Segment Open

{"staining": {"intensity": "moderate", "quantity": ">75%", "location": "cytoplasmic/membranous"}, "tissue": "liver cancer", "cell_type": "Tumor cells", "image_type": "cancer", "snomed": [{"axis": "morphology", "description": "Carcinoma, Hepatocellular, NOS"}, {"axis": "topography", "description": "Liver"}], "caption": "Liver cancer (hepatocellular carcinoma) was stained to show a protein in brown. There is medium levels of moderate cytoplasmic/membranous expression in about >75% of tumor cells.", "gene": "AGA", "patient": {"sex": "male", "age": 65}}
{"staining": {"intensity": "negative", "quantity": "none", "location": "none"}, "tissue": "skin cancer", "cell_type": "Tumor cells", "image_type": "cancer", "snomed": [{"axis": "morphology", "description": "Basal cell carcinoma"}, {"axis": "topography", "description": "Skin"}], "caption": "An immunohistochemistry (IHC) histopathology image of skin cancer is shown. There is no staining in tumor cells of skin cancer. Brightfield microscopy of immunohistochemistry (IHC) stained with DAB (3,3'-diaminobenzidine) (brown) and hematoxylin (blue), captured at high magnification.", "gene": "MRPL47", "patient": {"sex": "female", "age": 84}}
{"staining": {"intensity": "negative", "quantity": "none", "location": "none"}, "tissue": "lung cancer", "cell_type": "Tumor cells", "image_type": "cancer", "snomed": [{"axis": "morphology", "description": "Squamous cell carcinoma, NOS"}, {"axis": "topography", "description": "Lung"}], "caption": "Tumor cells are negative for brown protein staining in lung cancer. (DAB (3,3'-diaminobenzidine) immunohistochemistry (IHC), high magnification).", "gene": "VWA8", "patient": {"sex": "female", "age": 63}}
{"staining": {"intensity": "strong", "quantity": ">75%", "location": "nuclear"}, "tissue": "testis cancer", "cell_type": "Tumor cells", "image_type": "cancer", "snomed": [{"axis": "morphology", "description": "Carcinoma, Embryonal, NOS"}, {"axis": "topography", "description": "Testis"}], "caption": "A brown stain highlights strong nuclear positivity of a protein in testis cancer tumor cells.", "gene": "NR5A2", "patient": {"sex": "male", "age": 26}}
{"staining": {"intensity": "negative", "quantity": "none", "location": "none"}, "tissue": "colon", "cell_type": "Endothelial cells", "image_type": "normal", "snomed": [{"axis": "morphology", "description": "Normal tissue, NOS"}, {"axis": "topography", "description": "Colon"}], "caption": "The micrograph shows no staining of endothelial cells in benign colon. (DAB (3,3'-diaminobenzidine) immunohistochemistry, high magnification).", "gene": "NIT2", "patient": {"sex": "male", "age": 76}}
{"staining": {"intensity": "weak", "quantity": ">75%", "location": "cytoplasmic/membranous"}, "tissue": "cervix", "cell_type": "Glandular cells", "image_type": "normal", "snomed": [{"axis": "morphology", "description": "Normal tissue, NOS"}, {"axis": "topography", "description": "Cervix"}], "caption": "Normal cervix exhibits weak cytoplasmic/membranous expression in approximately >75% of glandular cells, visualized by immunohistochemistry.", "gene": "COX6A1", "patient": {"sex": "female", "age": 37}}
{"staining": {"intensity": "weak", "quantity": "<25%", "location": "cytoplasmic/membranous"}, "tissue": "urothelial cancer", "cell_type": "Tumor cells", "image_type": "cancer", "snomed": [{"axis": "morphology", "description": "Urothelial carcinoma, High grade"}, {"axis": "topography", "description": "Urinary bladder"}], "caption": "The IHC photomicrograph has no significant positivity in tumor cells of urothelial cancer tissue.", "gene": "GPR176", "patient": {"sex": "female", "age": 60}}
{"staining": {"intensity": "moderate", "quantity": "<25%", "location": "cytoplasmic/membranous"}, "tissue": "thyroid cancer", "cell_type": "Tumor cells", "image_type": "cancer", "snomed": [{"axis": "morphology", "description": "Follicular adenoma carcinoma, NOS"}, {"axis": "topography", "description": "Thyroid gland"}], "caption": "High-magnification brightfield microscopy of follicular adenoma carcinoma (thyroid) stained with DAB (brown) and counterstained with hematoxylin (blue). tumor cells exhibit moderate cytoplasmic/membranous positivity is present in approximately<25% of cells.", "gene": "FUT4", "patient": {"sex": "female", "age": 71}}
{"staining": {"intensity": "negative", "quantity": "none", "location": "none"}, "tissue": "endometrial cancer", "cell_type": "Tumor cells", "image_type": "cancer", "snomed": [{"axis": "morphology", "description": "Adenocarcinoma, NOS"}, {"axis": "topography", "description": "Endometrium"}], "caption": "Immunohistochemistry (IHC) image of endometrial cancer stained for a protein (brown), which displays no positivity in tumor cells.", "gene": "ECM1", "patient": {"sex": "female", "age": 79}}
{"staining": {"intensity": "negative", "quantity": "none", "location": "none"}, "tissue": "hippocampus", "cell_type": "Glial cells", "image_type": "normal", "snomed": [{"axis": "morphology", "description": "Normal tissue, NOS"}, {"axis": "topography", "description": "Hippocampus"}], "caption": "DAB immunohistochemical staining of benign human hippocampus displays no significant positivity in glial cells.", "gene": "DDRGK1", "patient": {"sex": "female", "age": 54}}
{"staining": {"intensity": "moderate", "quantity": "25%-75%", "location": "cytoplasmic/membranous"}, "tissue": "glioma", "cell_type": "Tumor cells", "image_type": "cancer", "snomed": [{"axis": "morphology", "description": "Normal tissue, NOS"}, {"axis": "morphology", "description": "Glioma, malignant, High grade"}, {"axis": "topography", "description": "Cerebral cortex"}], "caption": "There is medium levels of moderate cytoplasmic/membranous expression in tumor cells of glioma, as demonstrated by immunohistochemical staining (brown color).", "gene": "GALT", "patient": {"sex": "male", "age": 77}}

Segment Closed

Problem details: Your task is to restate, word for word, only those lines above that fall between the line holding "cells are negative" and the line holding "micrograph shows no", inclusive.

Response to the exercise:
{"staining": {"intensity": "negative", "quantity": "none", "location": "none"}, "tissue": "lung cancer", "cell_type": "Tumor cells", "image_type": "cancer", "snomed": [{"axis": "morphology", "description": "Squamous cell carcinoma, NOS"}, {"axis": "topography", "description": "Lung"}], "caption": "Tumor cells are negative for brown protein staining in lung cancer. (DAB (3,3'-diaminobenzidine) immunohistochemistry (IHC), high magnification).", "gene": "VWA8", "patient": {"sex": "female", "age": 63}}
{"staining": {"intensity": "strong", "quantity": ">75%", "location": "nuclear"}, "tissue": "testis cancer", "cell_type": "Tumor cells", "image_type": "cancer", "snomed": [{"axis": "morphology", "description": "Carcinoma, Embryonal, NOS"}, {"axis": "topography", "description": "Testis"}], "caption": "A brown stain highlights strong nuclear positivity of a protein in testis cancer tumor cells.", "gene": "NR5A2", "patient": {"sex": "male", "age": 26}}
{"staining": {"intensity": "negative", "quantity": "none", "location": "none"}, "tissue": "colon", "cell_type": "Endothelial cells", "image_type": "normal", "snomed": [{"axis": "morphology", "description": "Normal tissue, NOS"}, {"axis": "topography", "description": "Colon"}], "caption": "The micrograph shows no staining of endothelial cells in benign colon. (DAB (3,3'-diaminobenzidine) immunohistochemistry, high magnification).", "gene": "NIT2", "patient": {"sex": "male", "age": 76}}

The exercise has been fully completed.